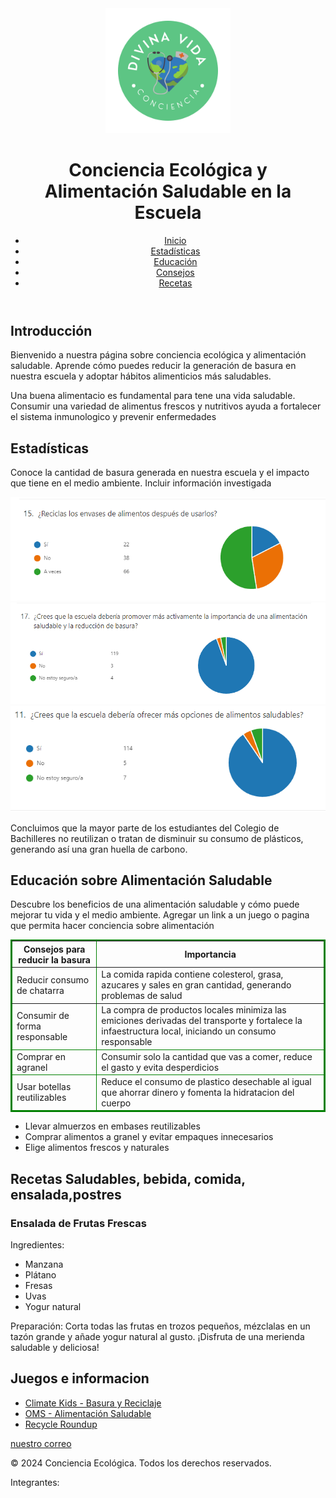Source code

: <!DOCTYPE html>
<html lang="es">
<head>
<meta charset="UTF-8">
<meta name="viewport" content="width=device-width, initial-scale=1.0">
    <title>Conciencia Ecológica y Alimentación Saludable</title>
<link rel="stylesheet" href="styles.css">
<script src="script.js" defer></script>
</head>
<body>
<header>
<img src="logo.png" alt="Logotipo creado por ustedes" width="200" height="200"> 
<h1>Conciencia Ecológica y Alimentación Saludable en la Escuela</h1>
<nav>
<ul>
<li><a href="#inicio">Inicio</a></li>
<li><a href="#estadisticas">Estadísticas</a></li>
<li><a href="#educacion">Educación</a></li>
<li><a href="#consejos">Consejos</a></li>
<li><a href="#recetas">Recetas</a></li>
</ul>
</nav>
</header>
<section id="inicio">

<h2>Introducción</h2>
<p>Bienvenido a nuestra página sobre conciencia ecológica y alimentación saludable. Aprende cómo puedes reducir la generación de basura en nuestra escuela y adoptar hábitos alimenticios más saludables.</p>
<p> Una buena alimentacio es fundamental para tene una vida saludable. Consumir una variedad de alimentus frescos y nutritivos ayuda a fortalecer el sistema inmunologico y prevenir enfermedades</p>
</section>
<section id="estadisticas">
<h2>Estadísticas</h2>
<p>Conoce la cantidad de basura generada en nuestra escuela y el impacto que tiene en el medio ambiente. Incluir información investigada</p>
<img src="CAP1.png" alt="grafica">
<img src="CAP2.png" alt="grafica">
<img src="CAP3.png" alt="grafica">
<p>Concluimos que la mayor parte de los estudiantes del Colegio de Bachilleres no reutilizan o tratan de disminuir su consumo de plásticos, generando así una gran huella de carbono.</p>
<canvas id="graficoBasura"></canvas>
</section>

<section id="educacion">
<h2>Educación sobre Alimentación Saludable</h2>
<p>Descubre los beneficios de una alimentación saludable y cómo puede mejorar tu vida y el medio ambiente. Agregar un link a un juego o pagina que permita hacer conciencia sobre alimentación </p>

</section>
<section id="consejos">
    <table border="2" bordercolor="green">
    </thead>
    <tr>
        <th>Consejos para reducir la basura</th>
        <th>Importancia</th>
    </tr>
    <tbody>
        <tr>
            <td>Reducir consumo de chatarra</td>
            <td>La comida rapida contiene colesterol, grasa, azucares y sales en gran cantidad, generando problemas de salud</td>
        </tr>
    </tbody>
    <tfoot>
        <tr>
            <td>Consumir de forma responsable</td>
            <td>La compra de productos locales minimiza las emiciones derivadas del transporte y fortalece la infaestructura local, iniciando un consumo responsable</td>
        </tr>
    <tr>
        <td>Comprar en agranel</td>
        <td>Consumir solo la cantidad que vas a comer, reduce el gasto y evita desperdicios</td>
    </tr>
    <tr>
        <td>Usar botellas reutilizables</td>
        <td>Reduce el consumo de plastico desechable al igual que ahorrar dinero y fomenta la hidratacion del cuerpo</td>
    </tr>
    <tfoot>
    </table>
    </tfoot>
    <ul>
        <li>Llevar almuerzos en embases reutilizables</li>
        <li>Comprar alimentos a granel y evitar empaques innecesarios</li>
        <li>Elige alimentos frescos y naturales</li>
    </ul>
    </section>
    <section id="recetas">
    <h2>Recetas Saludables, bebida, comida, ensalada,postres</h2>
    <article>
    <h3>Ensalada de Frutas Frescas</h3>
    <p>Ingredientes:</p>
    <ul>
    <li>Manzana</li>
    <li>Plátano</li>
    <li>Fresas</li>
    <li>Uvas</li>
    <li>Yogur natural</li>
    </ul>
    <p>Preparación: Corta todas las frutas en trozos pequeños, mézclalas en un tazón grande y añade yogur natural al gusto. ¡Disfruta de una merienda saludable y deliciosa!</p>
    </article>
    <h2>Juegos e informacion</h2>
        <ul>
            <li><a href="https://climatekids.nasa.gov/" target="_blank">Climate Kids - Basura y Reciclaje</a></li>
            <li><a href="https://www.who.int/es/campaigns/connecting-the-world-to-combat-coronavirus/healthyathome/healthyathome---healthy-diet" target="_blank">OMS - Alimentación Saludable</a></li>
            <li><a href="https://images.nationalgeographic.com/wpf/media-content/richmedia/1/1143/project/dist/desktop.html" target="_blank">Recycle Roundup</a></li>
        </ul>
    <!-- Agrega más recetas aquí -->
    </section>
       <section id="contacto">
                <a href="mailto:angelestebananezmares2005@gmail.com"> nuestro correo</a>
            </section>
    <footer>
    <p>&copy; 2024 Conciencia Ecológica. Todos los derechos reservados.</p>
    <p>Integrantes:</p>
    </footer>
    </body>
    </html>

[What the task asks]
A verbatim copy of the data, free of pictures, is the expected answer.

[Output below]
Source code

: <!DOCTYPE html>
<html lang="es">
<head>
<meta charset="UTF-8">
<meta name="viewport" content="width=device-width, initial-scale=1.0">
    <title>Conciencia Ecológica y Alimentación Saludable</title>
<link rel="stylesheet" href="styles.css">
<script src="script.js" defer></script>
</head>
<body>
<header>
<img src="logo.png" alt="Logotipo creado por ustedes" width="200" height="200"> 
<h1>Conciencia Ecológica y Alimentación Saludable en la Escuela</h1>
<nav>
<ul>
<li><a href="#inicio">Inicio</a></li>
<li><a href="#estadisticas">Estadísticas</a></li>
<li><a href="#educacion">Educación</a></li>
<li><a href="#consejos">Consejos</a></li>
<li><a href="#recetas">Recetas</a></li>
</ul>
</nav>
</header>
<section id="inicio">

<h2>Introducción</h2>
<p>Bienvenido a nuestra página sobre conciencia ecológica y alimentación saludable. Aprende cómo puedes reducir la generación de basura en nuestra escuela y adoptar hábitos alimenticios más saludables.</p>
<p> Una buena alimentacio es fundamental para tene una vida saludable. Consumir una variedad de alimentus frescos y nutritivos ayuda a fortalecer el sistema inmunologico y prevenir enfermedades</p>
</section>
<section id="estadisticas">
<h2>Estadísticas</h2>
<p>Conoce la cantidad de basura generada en nuestra escuela y el impacto que tiene en el medio ambiente. Incluir información investigada</p>
<img src="CAP1.png" alt="grafica">
<img src="CAP2.png" alt="grafica">
<img src="CAP3.png" alt="grafica">
<p>Concluimos que la mayor parte de los estudiantes del Colegio de Bachilleres no reutilizan o tratan de disminuir su consumo de plásticos, generando así una gran huella de carbono.</p>
<canvas id="graficoBasura"></canvas>
</section>

<section id="educacion">
<h2>Educación sobre Alimentación Saludable</h2>
<p>Descubre los beneficios de una alimentación saludable y cómo puede mejorar tu vida y el medio ambiente. Agregar un link a un juego o pagina que permita hacer conciencia sobre alimentación </p>

</section>
<section id="consejos">
    <table border="2" bordercolor="green">
    </thead>
    <tr>
        <th>Consejos para reducir la basura</th>
        <th>Importancia</th>
    </tr>
    <tbody>
        <tr>
            <td>Reducir consumo de chatarra</td>
            <td>La comida rapida contiene colesterol, grasa, azucares y sales en gran cantidad, generando problemas de salud</td>
        </tr>
    </tbody>
    <tfoot>
        <tr>
            <td>Consumir de forma responsable</td>
            <td>La compra de productos locales minimiza las emiciones derivadas del transporte y fortalece la infaestructura local, iniciando un consumo responsable</td>
        </tr>
    <tr>
        <td>Comprar en agranel</td>
        <td>Consumir solo la cantidad que vas a comer, reduce el gasto y evita desperdicios</td>
    </tr>
    <tr>
        <td>Usar botellas reutilizables</td>
        <td>Reduce el consumo de plastico desechable al igual que ahorrar dinero y fomenta la hidratacion del cuerpo</td>
    </tr>
    <tfoot>
    </table>
    </tfoot>
    <ul>
        <li>Llevar almuerzos en embases reutilizables</li>
        <li>Comprar alimentos a granel y evitar empaques innecesarios</li>
        <li>Elige alimentos frescos y naturales</li>
    </ul>
    </section>
    <section id="recetas">
    <h2>Recetas Saludables, bebida, comida, ensalada,postres</h2>
    <article>
    <h3>Ensalada de Frutas Frescas</h3>
    <p>Ingredientes:</p>
    <ul>
    <li>Manzana</li>
    <li>Plátano</li>
    <li>Fresas</li>
    <li>Uvas</li>
    <li>Yogur natural</li>
    </ul>
    <p>Preparación: Corta todas las frutas en trozos pequeños, mézclalas en un tazón grande y añade yogur natural al gusto. ¡Disfruta de una merienda saludable y deliciosa!</p>
    </article>
    <h2>Juegos e informacion</h2>
        <ul>
            <li><a href="https://climatekids.nasa.gov/" target="_blank">Climate Kids - Basura y Reciclaje</a></li>
            <li><a href="https://www.who.int/es/campaigns/connecting-the-world-to-combat-coronavirus/healthyathome/healthyathome---healthy-diet" target="_blank">OMS - Alimentación Saludable</a></li>
            <li><a href="https://images.nationalgeographic.com/wpf/media-content/richmedia/1/1143/project/dist/desktop.html" target="_blank">Recycle Roundup</a></li>
        </ul>
    <!-- Agrega más recetas aquí -->
    </section>
       <section id="contacto">
                <a href="mailto:angelestebananezmares2005@gmail.com"> nuestro correo</a>
            </section>
    <footer>
    <p>&copy; 2024 Conciencia Ecológica. Todos los derechos reservados.</p>
    <p>Integrantes:</p>
    </footer>
    </body>
    </html>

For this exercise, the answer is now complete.